Exercise prompt: Copy out, exactly and with nothing else, the stretch of lines that starts at the line containing "VSCO-46, owner: Karin Nilsson -> Uwe Köhler" and finishes at the end of the data.

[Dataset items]
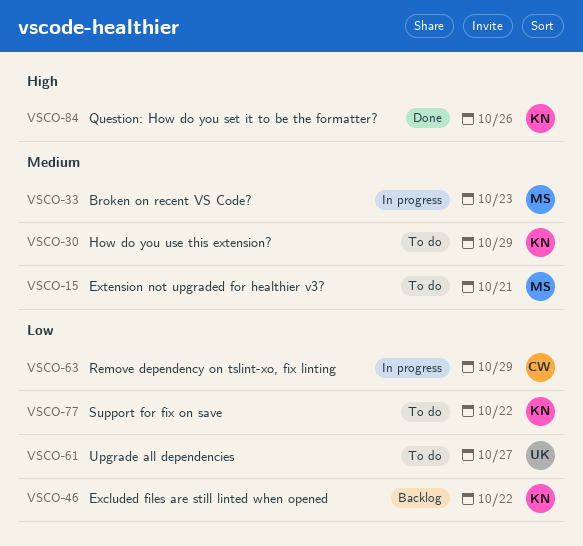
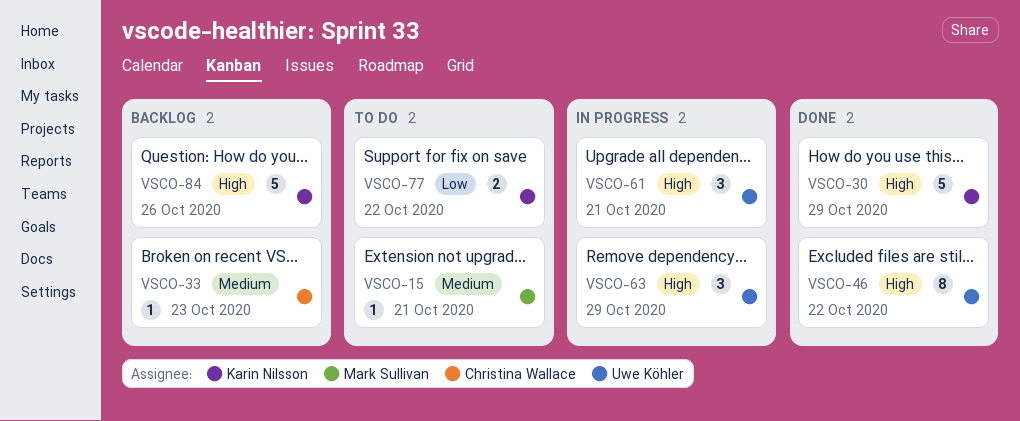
VSCO-30, status: To do -> Done
VSCO-30, priority: Medium -> High
VSCO-33, status: In progress -> Backlog
VSCO-33, owner: Mark Sullivan -> Christina Wallace
VSCO-46, status: Backlog -> Done
VSCO-46, owner: Karin Nilsson -> Uwe Köhler
VSCO-46, priority: Low -> High
VSCO-61, status: To do -> In progress
VSCO-61, priority: Low -> High
VSCO-61, due: Oct 27 -> Oct 21
VSCO-63, owner: Christina Wallace -> Uwe Köhler
VSCO-63, priority: Low -> High
VSCO-84, status: Done -> Backlog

Task response:
VSCO-46, owner: Karin Nilsson -> Uwe Köhler
VSCO-46, priority: Low -> High
VSCO-61, status: To do -> In progress
VSCO-61, priority: Low -> High
VSCO-61, due: Oct 27 -> Oct 21
VSCO-63, owner: Christina Wallace -> Uwe Köhler
VSCO-63, priority: Low -> High
VSCO-84, status: Done -> Backlog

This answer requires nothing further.